What stood out in his presentation is that Beijing does not interpret globalization in a Western, turbo-neoliberal sense.
There are indeed benefits. They also do mask the plunder of the developing world's resources via stealth "international laws" and (now dead in the water) trade agreements such as the Transatlantic Trade and Investment Partnership (TTIP) or the Trans-Pacific Partnership (TPP), mostly for the benefit of the West's 0.01%, who then become alarmed by "inequality."
Xi instead is promoting the notion of serial win-win deals; and that's why his positioning is essentially the ultimate glorious pitch for the New Silk Road, a.k.a. One Belt, One Road (Obor) project, largely featured in the last part of his speech.
Everyone knows about Obor as an essential tool to tweak the Chinese model; develop the Chinese Far West; open an array of Eurasian markets; promote the internationalization of the yuan; and of course consolidate a major geopolitical shift, not least by neutralizing most of the Obama/Clinton "pivot to Asia."
So when we get the concerted firepower of the Asian Infrastructure Investment Bank (AIIB); the Silk Road Fund; and the New Development Bank (NDB) under Brics (Brazil, Russia, India, China and South Africa), we have enough capital to generate generous financing for an infrastructure bonanza from China, across Central Asia, and all the way to Western Europe and Eastern Africa.

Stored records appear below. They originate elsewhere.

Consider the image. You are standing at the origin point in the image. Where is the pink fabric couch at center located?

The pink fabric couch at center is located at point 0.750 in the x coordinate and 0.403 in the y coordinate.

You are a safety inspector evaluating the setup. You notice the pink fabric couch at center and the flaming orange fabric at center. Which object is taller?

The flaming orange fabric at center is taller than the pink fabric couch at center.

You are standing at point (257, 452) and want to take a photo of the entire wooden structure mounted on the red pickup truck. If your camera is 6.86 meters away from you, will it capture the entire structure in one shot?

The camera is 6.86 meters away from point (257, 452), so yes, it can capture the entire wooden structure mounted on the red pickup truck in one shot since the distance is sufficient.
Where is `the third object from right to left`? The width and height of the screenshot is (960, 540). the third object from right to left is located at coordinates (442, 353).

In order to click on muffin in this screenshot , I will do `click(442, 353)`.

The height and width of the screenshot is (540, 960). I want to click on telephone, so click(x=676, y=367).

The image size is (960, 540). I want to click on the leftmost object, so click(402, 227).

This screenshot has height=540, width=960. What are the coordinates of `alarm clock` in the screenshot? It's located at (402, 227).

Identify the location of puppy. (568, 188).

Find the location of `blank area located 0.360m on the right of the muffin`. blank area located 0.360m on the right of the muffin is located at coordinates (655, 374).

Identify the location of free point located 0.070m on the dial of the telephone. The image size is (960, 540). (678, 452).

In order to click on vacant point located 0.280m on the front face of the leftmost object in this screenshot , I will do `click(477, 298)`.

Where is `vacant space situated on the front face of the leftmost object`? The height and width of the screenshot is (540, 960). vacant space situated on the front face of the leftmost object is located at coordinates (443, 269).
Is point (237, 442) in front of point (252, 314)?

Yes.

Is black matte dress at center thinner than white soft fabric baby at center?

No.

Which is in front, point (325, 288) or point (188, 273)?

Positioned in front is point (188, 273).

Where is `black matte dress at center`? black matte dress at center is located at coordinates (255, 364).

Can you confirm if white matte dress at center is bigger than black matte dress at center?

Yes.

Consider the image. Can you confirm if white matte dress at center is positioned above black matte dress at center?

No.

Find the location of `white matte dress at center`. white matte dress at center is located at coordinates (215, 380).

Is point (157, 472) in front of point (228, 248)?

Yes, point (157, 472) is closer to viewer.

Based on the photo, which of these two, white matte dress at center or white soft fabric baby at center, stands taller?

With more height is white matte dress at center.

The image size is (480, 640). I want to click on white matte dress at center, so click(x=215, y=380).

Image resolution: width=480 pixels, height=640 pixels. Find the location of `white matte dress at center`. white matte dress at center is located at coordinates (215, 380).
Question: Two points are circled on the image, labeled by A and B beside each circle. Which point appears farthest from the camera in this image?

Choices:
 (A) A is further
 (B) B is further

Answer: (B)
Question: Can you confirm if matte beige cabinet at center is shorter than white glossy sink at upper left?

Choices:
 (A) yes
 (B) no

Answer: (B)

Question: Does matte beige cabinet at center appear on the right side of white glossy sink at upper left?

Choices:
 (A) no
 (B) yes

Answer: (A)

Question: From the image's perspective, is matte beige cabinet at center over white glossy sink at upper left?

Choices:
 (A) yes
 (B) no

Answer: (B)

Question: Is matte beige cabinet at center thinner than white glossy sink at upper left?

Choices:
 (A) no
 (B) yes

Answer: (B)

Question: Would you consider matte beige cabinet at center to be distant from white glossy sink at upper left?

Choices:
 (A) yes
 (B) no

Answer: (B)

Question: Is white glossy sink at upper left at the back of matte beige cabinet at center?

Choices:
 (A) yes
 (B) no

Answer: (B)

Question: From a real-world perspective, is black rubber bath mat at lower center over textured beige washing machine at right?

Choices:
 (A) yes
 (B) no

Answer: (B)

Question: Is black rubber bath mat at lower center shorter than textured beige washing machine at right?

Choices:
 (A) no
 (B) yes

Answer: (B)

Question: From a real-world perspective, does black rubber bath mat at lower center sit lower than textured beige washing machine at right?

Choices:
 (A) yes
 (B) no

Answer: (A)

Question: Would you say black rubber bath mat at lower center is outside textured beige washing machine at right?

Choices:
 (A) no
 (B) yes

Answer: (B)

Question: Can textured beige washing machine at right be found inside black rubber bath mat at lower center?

Only in Kazakhstan, for instance, there are more than 50 deals valued at over US$20 billion in effect. The new peace in Syria negotiations -- Russia, Iran and Turkey -- will take place in Astana, not Geneva. Kazakhstan represents the intersection of the New Silk Roads and the Eurasia Economic Union (EEU). Russia and China are luring Iran -- and later on Turkey -- into the Shanghai Cooperation Organization (SCO) fold. Syria, pacified and rebuilt, will be a key plank of Obor. It's all interlinked.
So what China is proposing has nothing to do with deglobalization. It's rather about "localization."
But trade deals never die. With the death of TPP, Xi had to extol the merits of the pan-Asian Regional Comprehensive Economic Partnership (RCEP), which excludes the US but crucially merges all of the Association of Southeast Asian Nations members with everyone ASEAN has trade deals with; China, India, Japan, South Korea, Australia and New Zealand.
RCEP will be a boon for manufacturing within the vastly complex and broader supply chain across Asia, smashing tariffs across the board. That will include China-India trade. Yet it remains to be seen how Prime Minister Narendra Modi's Make in India campaign will cope with opening up its markets to Chinese imports.
And, of course, Xi had to refer to the yuan question. The yuan is currently overvalued. The People's Bank of China does not want it to slide down even further; its priority is a stable exchange rate -- to stabilize trade. Still, Danske Bank strategist Allen von Mehren, who's usually spot on, predicts the yuan falling to 7.26 to the US dollar by the end of September.
Somebody's got to explain all this to Trump, implications included. It won't be Scaramucci. Not to mention Peter Navarro, Wilbur Ross, "Mad Dog" Mattis or Michael Flynn. It has to be global helmsman Xi in person.